Talon's unusual access to the White House has upset journalists at other small outlets who don't enjoy the same privileged connections. "We're a weekly newspaper with a circulation of 22,000 and I'm pretty sure we couldn't get a White House press pass," says Mike Hudson, editor of the Niagara Falls Reporter in Niagara Falls, N.Y. "How does Gannon, which isn't even his real name, get past security?"
All of which begs the question, "Who are they issuing credentials to?" asks Hudson at the Niagara Falls Reporter. "Could a guy from [Comedy Central's] 'The Daily Show' get press credentials from this White House?"
God, I'd love to see Rob Cordry asking McClellan questions...
IJ Reilly
Feb 10, 2005, 02:54 PM
God, I'd love to see Rob Cordry asking McClellan questions...
I don't know who that is, but Al Franken would be my choice for this stunt. He should apply under an assumed name, which might as well be "James D. Guckert" since nobody else seems to be using it at the moment.
This interview on MSNBC is of interest. Another vote by a veteran White House correspondent for the impossibility of Guckert getting into a briefing under an alias without the complicity of the WH staff.

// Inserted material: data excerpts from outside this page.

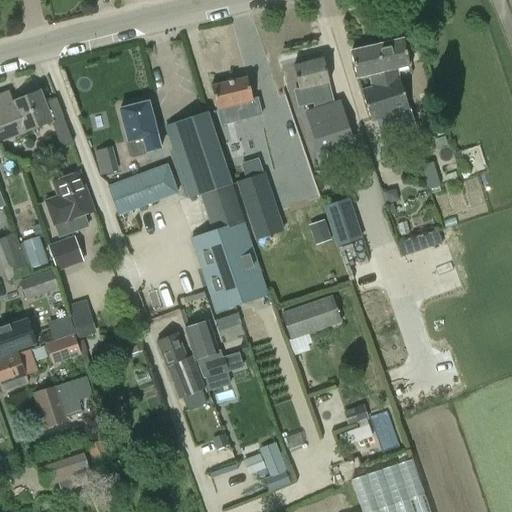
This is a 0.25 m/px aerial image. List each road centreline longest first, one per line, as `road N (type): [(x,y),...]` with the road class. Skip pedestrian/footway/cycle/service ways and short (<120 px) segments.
road 1 (residential): [(45,48),(211,511)]
road 2 (tertiary): [(45,48),(222,0)]
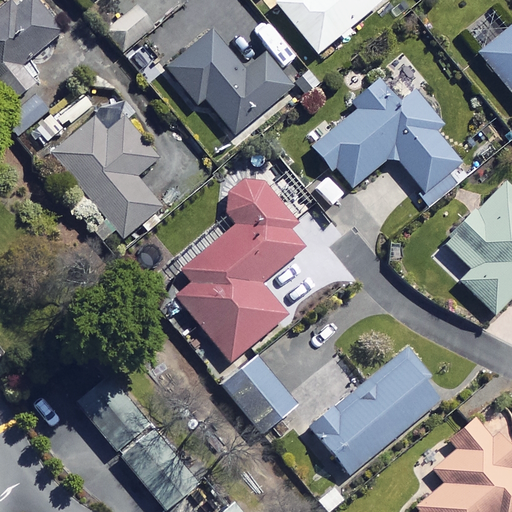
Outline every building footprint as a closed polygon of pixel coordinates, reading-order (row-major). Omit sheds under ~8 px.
[(56,31),(32,0),(5,0),(0,4),(0,94),(6,102),(30,83),(15,64),(56,31)] [(373,2),(371,0),(269,0),(268,1),(310,52),(373,2)] [(147,27),(130,6),(100,30),(118,51),(147,27)] [(511,20),(474,52),(511,99),(511,20)] [(240,70),(207,31),(162,68),(192,104),(199,98),(230,135),(288,86),(261,53),(240,70)] [(140,48),(126,59),(145,86),(160,75),(140,48)] [(390,101),(372,79),(347,99),(354,108),(307,146),(325,169),(330,165),(347,186),(388,153),(428,203),(464,174),(426,125),(433,119),(407,87),(390,101)] [(101,132),(88,116),(46,151),(118,237),(156,206),(130,175),(152,158),(119,118),(101,132)] [(305,240),(249,171),(213,201),(232,223),(177,268),(188,282),(171,295),(224,360),(281,313),(255,281),(305,240)] [(511,193),(498,180),(438,242),(466,268),(455,280),(490,313),(511,289),(511,193)] [(436,398),(397,351),(304,426),(343,474),(436,398)] [(290,404),(248,355),(216,383),(257,431),(290,404)] [(142,422),(101,373),(68,401),(109,450),(142,422)] [(511,511),(511,444),(486,414),(474,424),(468,417),(444,437),(451,445),(426,466),(439,481),(401,511),(511,511)] [(189,484),(144,429),(113,454),(158,509),(189,484)] [(232,511),(224,501),(211,511),(232,511)]
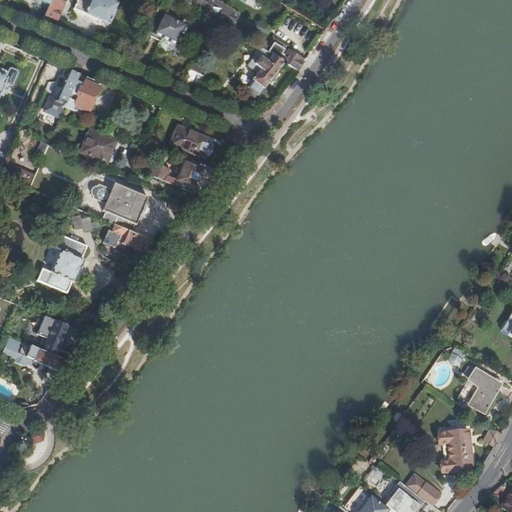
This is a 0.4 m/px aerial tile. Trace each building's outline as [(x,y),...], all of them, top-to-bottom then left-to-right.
[(44,21),(48,24),(51,18),(57,21),(66,0),(52,0),(50,5),(44,21)] [(118,4),(107,0),(77,0),(74,9),(109,24),(118,4)] [(183,0),(208,15),(215,4),(207,0),(183,0)] [(223,10),(216,20),(230,29),(237,19),(223,10)] [(189,26),(163,12),(152,33),(177,47),(189,26)] [(284,62),(297,72),(304,62),(287,51),(284,55),(281,53),(285,46),(273,38),(264,51),(284,62)] [(278,70),(284,62),(264,51),(259,47),(254,54),(255,56),(247,65),(257,74),(252,80),(252,81),(247,88),(249,89),(247,92),(254,98),(256,95),(258,96),(263,90),(278,71),(278,70)] [(195,57),(188,69),(202,77),(203,76),(209,65),(195,57)] [(8,72),(0,69),(0,94),(2,96),(4,92),(5,92),(7,89),(6,88),(7,85),(8,85),(10,86),(13,85),(18,73),(17,71),(14,70),(11,68),(9,69),(8,72)] [(79,75),(65,69),(59,82),(63,84),(56,100),(50,98),(44,111),(60,118),(65,107),(79,75)] [(99,83),(79,75),(65,107),(85,115),(99,83)] [(201,158),(208,140),(178,127),(170,144),(201,158)] [(90,131),(81,153),(107,164),(116,142),(90,131)] [(40,142),(34,157),(42,161),(48,145),(40,142)] [(216,179),(221,173),(186,158),(175,186),(190,192),(192,188),(193,189),(201,169),(204,170),(205,174),(216,179)] [(35,176),(3,162),(0,169),(0,177),(29,190),(35,176)] [(154,164),(148,162),(143,173),(165,182),(170,170),(154,163),(154,164)] [(102,221),(115,226),(118,218),(136,226),(148,198),(115,184),(112,191),(111,191),(105,204),(106,204),(103,211),(106,212),(102,221)] [(83,233),(90,232),(88,217),(72,220),(73,229),(82,227),(83,233)] [(156,256),(164,246),(125,230),(118,246),(135,253),(137,249),(156,256)] [(56,234),(50,247),(60,251),(51,272),(41,269),(36,281),(66,294),(73,280),(76,282),(84,263),(81,261),(82,259),(81,259),(86,247),(56,234)] [(511,311),(500,330),(511,337),(511,311)] [(71,363),(76,356),(59,349),(68,327),(49,319),(46,324),(50,326),(46,335),(50,337),(44,351),(71,363)] [(63,373),(71,363),(44,351),(10,337),(1,355),(18,362),(16,365),(27,370),(28,367),(31,368),(34,361),(63,373)] [(460,365),(466,355),(455,348),(449,358),(448,362),(450,365),(453,367),(457,367),(460,365)] [(458,398),(483,414),(500,386),(472,368),(467,369),(463,374),(465,379),(468,381),(458,398)] [(500,434),(490,427),(483,441),(493,448),(500,434)] [(31,438),(37,443),(44,442),(45,433),(38,428),(31,431),(31,438)] [(441,462),(442,473),(472,470),(467,431),(438,434),(440,445),(447,444),(448,462),(441,462)] [(377,468),(379,465),(392,448),(387,444),(372,463),(377,468)] [(424,502),(430,507),(439,495),(426,484),(416,496),(424,502)] [(357,511),(387,511),(390,509),(372,494),(357,511)] [(511,511),(511,494),(502,510),(505,511),(511,511)] [(435,511),(430,507),(424,502),(416,511),(435,511)]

http://mediamatters.org/static/video/milbank-countdown.mov
Yes, Rove. I'd wager his fingerprints are all over this or would be if he wasn't smart enough to wear gloves.
mactastic
Feb 10, 2005, 02:58 PM
Rob Cordry is the bald Daily Show 'correspondent'. Edit: Here's (http://www.comedycentral.com/tv_shows/thedailyshowwithjonstewart/corr_corddry.jhtml) his bio. I'd say his credentials are on par with Guckert's ;)
And it sounds like Franken will be busy running for the vacant Senate seat (http://www.kstp.com/article/stories/S6198.html?cat=64) in his native Minnesota.
Ok, nevermind... I guess his announcement was that he's NOT running for the soon-to-be-vacant seat.